In 1899, Keelhoff joined the Ligue belge du droit des femmes (Belgian League for Women's Rights). She became increasingly involved. In 1905, she joined the Conseil national des femmes belges (CNFB) under the leadership of Marie Popelin, its founder. This council also included the Ligue belge du droit des femmes.
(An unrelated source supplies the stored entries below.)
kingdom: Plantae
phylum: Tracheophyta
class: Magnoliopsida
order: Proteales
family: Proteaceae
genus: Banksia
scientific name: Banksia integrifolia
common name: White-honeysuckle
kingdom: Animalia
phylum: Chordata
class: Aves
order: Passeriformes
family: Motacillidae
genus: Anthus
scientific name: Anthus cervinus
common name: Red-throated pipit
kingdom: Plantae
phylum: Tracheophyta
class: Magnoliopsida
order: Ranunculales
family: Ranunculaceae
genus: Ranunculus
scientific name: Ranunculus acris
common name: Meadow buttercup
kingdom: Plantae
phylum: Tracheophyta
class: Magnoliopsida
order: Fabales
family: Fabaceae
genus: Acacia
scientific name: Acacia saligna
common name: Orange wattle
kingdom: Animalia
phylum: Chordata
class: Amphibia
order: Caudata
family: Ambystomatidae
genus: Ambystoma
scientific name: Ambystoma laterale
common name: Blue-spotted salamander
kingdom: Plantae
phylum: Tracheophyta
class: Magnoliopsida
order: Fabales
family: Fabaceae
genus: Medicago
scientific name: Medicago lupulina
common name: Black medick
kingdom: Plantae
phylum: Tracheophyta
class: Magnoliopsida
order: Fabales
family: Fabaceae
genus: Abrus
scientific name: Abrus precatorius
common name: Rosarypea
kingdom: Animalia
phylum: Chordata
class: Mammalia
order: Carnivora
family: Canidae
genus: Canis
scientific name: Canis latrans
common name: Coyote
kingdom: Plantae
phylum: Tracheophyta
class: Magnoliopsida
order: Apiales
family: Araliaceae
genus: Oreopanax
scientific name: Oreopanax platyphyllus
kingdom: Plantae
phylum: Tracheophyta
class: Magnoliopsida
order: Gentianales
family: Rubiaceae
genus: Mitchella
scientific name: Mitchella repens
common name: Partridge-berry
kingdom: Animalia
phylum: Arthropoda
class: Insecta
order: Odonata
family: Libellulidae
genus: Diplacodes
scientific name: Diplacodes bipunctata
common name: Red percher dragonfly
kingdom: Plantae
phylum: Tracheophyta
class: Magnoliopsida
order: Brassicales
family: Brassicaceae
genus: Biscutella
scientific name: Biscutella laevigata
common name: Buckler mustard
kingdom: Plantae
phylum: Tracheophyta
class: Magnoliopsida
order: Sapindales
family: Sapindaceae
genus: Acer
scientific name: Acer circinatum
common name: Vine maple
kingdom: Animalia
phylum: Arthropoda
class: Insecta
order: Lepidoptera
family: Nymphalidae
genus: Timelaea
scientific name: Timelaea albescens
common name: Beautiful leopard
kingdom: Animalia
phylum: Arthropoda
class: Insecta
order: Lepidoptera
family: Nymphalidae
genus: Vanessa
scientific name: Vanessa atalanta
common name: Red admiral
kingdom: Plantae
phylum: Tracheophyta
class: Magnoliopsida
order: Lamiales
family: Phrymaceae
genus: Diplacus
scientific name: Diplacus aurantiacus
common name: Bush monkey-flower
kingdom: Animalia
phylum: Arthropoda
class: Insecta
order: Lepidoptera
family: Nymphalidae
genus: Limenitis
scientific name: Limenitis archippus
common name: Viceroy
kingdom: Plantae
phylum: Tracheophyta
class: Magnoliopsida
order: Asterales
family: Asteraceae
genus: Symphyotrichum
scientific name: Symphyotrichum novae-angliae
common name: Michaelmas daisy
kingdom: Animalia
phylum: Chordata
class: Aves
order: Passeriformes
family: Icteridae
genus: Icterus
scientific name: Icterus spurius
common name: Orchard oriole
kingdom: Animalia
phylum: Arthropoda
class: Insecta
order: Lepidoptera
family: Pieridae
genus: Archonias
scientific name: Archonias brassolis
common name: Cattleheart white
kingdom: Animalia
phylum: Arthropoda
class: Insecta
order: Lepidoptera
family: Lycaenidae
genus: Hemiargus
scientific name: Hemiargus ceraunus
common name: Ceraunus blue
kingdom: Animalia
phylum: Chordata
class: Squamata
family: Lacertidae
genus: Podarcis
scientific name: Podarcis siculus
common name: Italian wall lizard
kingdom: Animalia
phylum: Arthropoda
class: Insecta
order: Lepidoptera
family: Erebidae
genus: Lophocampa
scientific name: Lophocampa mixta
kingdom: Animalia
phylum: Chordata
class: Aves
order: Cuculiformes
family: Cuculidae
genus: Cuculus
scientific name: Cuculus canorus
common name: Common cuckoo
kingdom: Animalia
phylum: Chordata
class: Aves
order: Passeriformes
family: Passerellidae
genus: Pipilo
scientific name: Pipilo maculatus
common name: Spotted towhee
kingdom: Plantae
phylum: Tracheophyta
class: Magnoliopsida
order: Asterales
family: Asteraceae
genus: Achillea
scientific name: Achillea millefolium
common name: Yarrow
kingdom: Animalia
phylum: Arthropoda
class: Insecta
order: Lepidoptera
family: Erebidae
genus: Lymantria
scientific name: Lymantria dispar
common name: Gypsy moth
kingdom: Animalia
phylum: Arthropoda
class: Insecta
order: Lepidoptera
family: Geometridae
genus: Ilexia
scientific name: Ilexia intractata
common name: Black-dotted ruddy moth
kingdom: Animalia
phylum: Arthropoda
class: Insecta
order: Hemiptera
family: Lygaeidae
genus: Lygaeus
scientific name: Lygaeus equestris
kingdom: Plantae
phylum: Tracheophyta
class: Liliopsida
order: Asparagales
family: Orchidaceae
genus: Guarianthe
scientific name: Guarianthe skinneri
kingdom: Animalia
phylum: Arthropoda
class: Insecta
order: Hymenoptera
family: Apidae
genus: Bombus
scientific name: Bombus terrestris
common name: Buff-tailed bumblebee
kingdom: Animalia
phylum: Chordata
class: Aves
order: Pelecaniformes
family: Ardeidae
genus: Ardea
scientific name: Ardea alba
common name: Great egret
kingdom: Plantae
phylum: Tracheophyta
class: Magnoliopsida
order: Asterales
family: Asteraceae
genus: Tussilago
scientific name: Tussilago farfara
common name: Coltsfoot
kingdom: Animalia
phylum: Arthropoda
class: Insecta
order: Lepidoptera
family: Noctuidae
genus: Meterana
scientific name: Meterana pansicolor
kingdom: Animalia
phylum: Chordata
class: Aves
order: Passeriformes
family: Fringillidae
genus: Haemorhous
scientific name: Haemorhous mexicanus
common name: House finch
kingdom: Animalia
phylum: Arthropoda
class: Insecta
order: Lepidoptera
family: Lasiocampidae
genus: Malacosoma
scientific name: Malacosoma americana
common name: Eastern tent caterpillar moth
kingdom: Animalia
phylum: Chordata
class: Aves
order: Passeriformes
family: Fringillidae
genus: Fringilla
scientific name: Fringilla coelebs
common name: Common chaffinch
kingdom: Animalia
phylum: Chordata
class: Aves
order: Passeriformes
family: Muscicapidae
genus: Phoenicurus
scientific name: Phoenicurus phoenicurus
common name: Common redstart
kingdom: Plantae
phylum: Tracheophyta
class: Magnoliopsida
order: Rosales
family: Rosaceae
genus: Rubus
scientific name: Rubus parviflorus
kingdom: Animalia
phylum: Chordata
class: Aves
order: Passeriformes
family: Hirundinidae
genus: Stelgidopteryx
Keelhoff contributed to the development of Belgian feminism, while at the same time displaying a pacifism imbued with great humanism. In the same year, she took on the role of Commissioner in the Association des cités-jardins, one of eleven associations developed by the CNBF, offering social housing to families living in slums. In 1909, she became a member of the Belgian Labour Party and devoted her life to the peaceful defense of the Belgian feminist movement.

==Later life==
Keelhoff practised total alcohol abstinence herself. She worked tirelessly until 1914. As Europe got bogged down in World War I, Keelhoff retired to Neerhaeren, where she died 14 March 1917.

==Awards and honours==
- Honorary diploma, Budapest (1905)
- Three gold medal diplomas, Milan (1907)

==Selected works==
- "Répertoire de la presse féminine et féministe en Belgique 1830–1944", Action sociale, Brussels, Inbel, vol. I, 1903–1914, pp. 2, 87.
- "Repertorium van de feministische en vrouwenpers 1830–1994", Het Geluk Des Huisgezins, Brussels, Inbel, vol. II, 1994, pp. 76–77.